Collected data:
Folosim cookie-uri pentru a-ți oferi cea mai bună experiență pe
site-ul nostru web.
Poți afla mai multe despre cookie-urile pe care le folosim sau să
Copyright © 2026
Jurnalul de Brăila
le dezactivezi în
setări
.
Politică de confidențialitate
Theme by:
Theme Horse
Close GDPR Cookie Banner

YOUR OBJECTIVE: Extract every line of text from the data above verbatim, in its original order.

TASK RESPONSE:
Folosim cookie-uri pentru a-ți oferi cea mai bună experiență pe
site-ul nostru web.
Poți afla mai multe despre cookie-urile pe care le folosim sau să
Copyright © 2026
Jurnalul de Brăila
le dezactivezi în
setări
.
Politică de confidențialitate
Theme by:
Theme Horse
Close GDPR Cookie Banner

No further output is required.